Page-level text extractions:
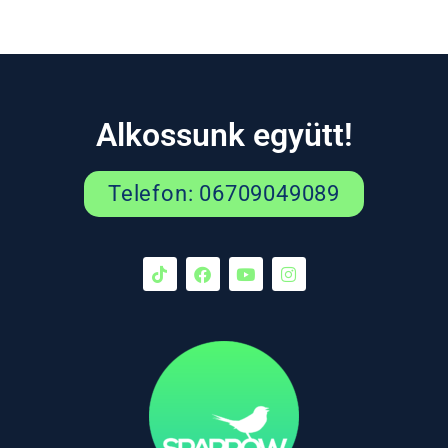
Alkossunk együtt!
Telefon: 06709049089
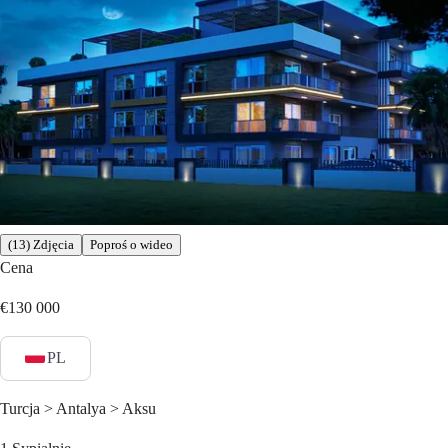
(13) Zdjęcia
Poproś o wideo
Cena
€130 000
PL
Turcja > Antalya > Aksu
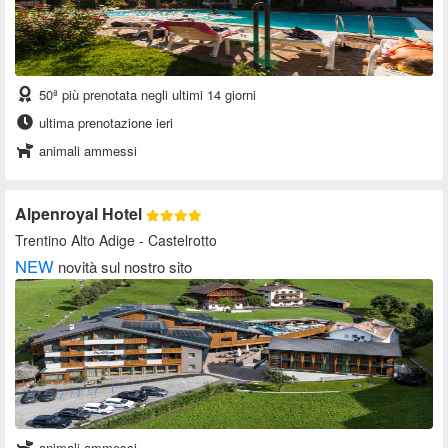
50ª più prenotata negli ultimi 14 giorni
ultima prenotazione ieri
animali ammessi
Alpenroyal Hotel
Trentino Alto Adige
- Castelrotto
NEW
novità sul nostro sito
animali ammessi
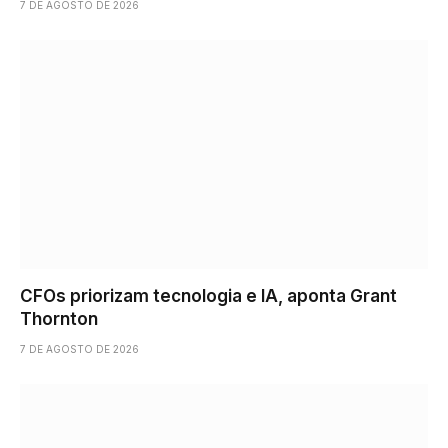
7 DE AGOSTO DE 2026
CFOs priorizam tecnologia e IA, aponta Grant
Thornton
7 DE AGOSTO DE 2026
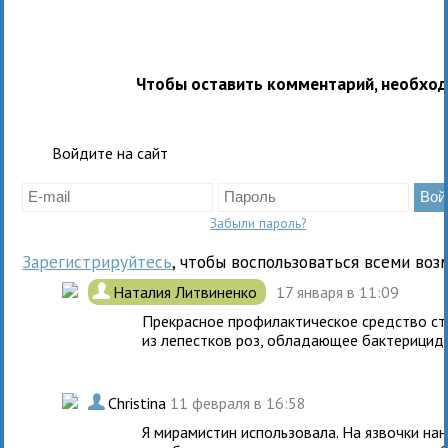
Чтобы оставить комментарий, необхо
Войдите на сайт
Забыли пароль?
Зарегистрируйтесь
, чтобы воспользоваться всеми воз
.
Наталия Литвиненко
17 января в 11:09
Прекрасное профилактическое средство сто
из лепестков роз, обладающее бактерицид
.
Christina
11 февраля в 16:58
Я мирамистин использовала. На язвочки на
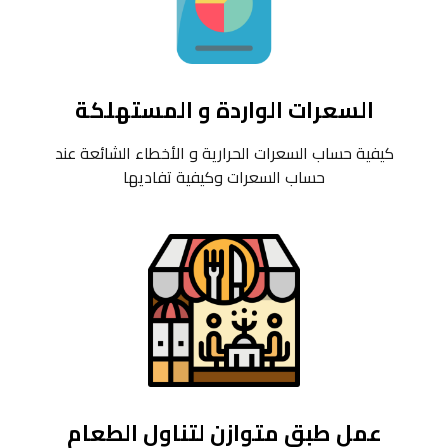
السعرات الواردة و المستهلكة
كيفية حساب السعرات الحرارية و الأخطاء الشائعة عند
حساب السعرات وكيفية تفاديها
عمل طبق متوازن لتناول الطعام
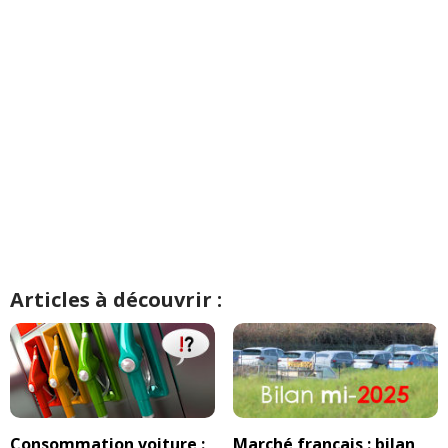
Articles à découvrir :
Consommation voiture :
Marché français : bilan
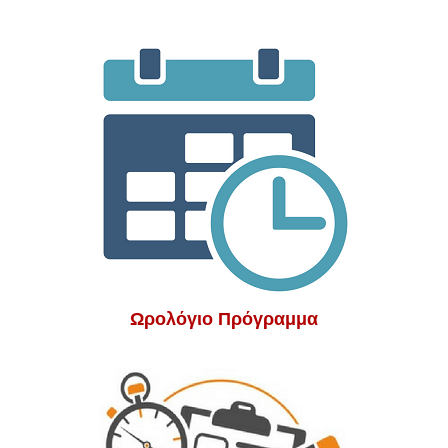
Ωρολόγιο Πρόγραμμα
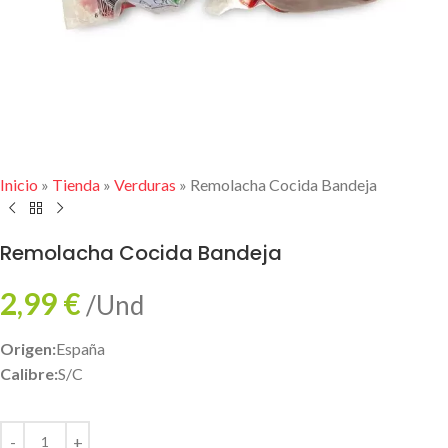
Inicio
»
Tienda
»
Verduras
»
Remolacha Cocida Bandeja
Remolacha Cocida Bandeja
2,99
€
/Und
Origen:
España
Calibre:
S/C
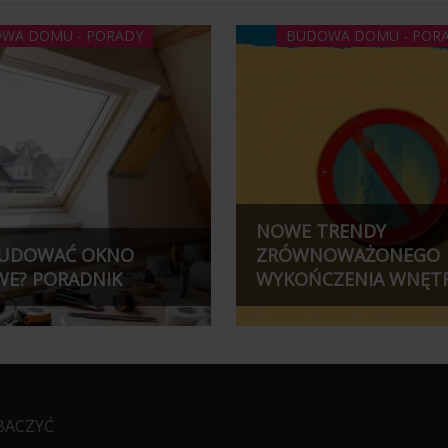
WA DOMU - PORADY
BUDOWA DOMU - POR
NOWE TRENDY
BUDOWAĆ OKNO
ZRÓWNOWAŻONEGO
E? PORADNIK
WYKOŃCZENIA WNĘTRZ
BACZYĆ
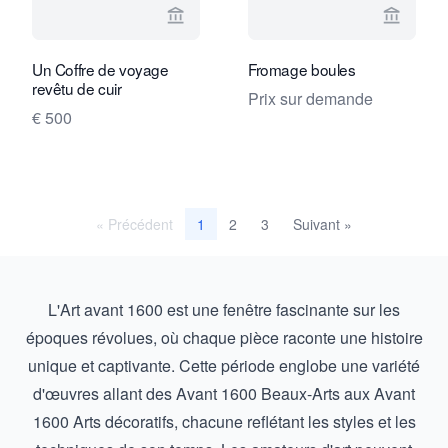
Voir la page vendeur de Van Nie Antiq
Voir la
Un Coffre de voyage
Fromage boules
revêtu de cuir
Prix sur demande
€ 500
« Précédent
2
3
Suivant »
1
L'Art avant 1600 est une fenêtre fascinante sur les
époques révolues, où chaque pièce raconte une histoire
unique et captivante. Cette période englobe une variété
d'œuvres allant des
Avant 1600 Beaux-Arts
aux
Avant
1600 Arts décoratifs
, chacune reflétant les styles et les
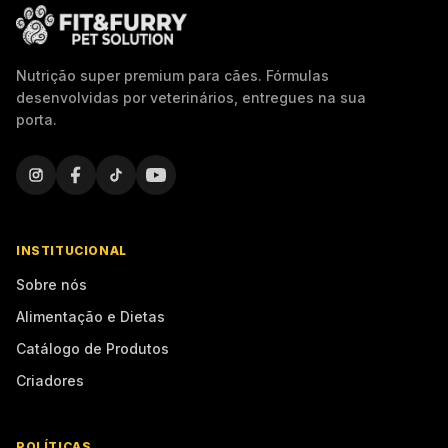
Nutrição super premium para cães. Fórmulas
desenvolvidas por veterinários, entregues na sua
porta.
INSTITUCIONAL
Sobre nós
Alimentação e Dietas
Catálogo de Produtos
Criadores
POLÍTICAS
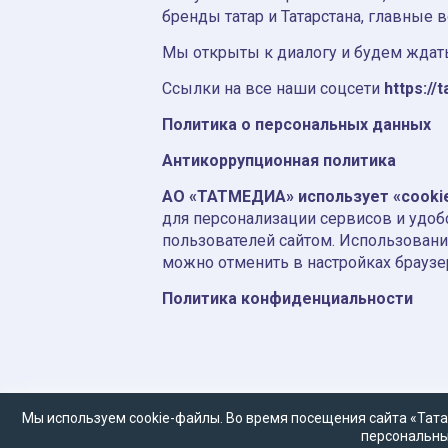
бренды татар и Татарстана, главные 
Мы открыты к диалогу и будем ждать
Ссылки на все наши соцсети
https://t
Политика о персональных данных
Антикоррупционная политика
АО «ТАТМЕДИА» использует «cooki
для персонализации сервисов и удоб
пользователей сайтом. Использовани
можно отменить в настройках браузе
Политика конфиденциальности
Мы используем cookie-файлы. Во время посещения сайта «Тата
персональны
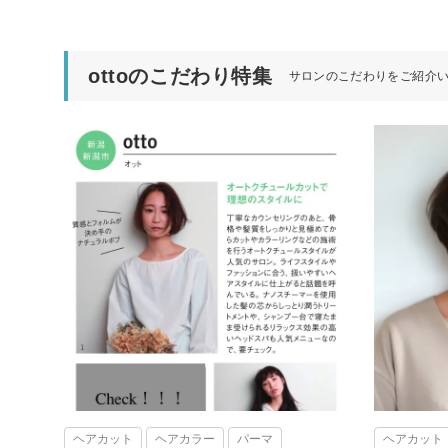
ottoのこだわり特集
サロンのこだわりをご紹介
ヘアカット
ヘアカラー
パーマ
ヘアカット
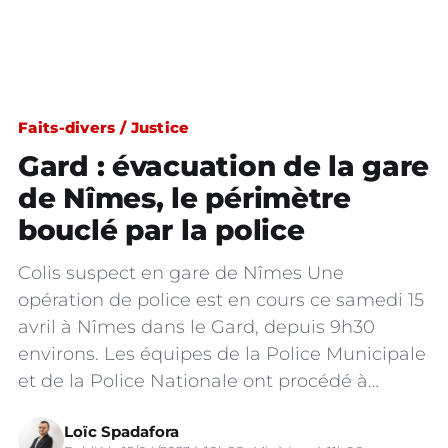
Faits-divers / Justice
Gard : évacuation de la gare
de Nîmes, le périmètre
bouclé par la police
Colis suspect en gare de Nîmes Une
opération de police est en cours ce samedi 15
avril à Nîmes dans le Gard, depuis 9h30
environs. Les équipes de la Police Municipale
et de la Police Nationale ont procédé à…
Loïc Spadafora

Request: Look through the records and copy down every line that holds "Voir".

Task answer:
Voir la page vendeur de Van Nie Antiq
Voir la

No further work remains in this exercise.